Facebook opensourced its data processing technique ‘Presto’ to the world. Presto is a distributed query engine based on ANSI SQL. It is very optimized and currently running with more than 300 petabytes of data, which may one among the top big data processing systems. Presto is a totally different from mapreduce. It is an in memory data processing mechanism and is very much optimised. From the details given in the facebook newsletter and presto website, it is 10 times faster than Hive. mapreduce.Hive came from facebook only, so presto will definitely beat hive. Hive queries are ultimately running as multiple mapreduce jobs and it will take more time. From my point of view, the competition may be between Cloudera Impala and Presto. Impala’s performance with huge datasets is not available now from any production environments because it is a budding technology from cloudera family, but presto is already tested and running in huge dataset production environment.
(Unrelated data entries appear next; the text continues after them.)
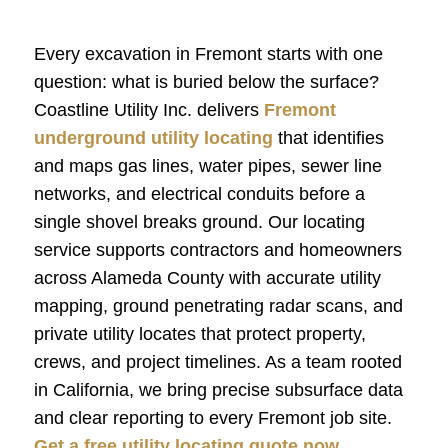
Every excavation in Fremont starts with one
question: what is buried below the surface?
Coastline Utility Inc. delivers
Fremont
underground utility locating
that identifies
and maps gas lines, water pipes, sewer line
networks, and electrical conduits before a
single shovel breaks ground. Our locating
service supports contractors and homeowners
across Alameda County with accurate utility
mapping, ground penetrating radar scans, and
private utility locates that protect property,
crews, and project timelines. As a team rooted
in California, we bring precise subsurface data
and clear reporting to every Fremont job site.
Get a free utility locating quote now.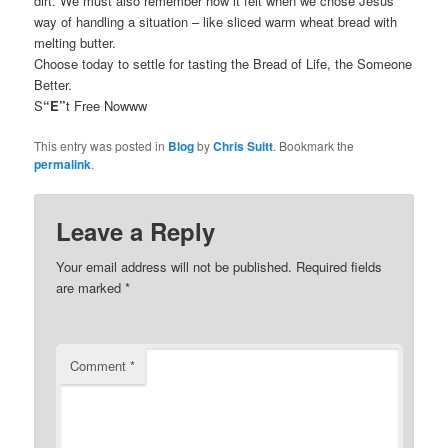
dirt. We must also remember how it felt when we chose Jesus’
way of handling a situation – like sliced warm wheat bread with
melting butter.
Choose today to settle for tasting the Bread of Life, the Someone
Better.
S
“E”
t Free Nowww
This entry was posted in
Blog
by
Chris Suitt
. Bookmark the
permalink
.
Leave a Reply
Your email address will not be published.
Required fields
are marked
*
Comment
*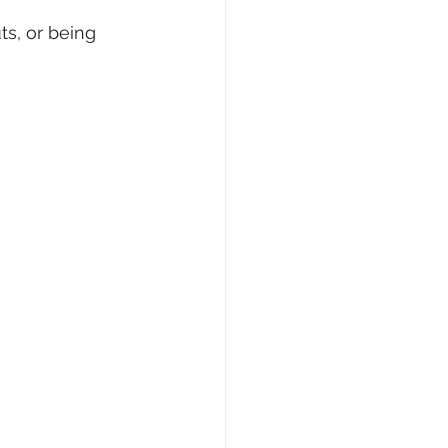
s, or being 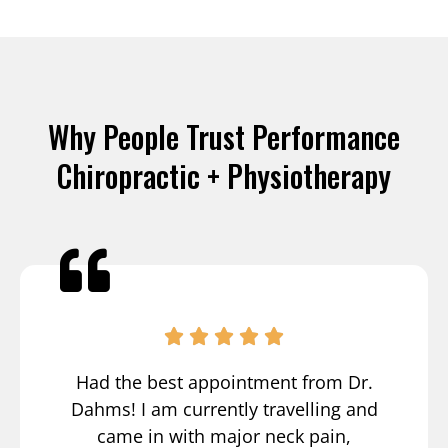
Why People Trust Performance
Chiropractic + Physiotherapy
Had the best appointment from Dr.
Dahms! I am currently travelling and
came in with major neck pain,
Another interesting fact about presto is that we can use the already existing infrastructure and hadoop cluster for deploying presto, because presto supports hdfs as its underlying data storage. It supports other storage systems also. So it is flexible. Leading internet companies including Airbnb and Dropbox are using Presto. Presto code and further details are available in this link
I have deployed Presto and Impala on a small cluster of 8 nodes. I haven’t got enough time to explore more on presto. I am planning to explore more on the coming days. 🙂
I’m really excited to see your results on that topic. We have used Hive in numerous projects and would like to take the next step to improve performance, either with Impala or Presto. Let’s see which one is faster and more convenient to use.
Please post back the performance results when you are having some. Good on you Amal!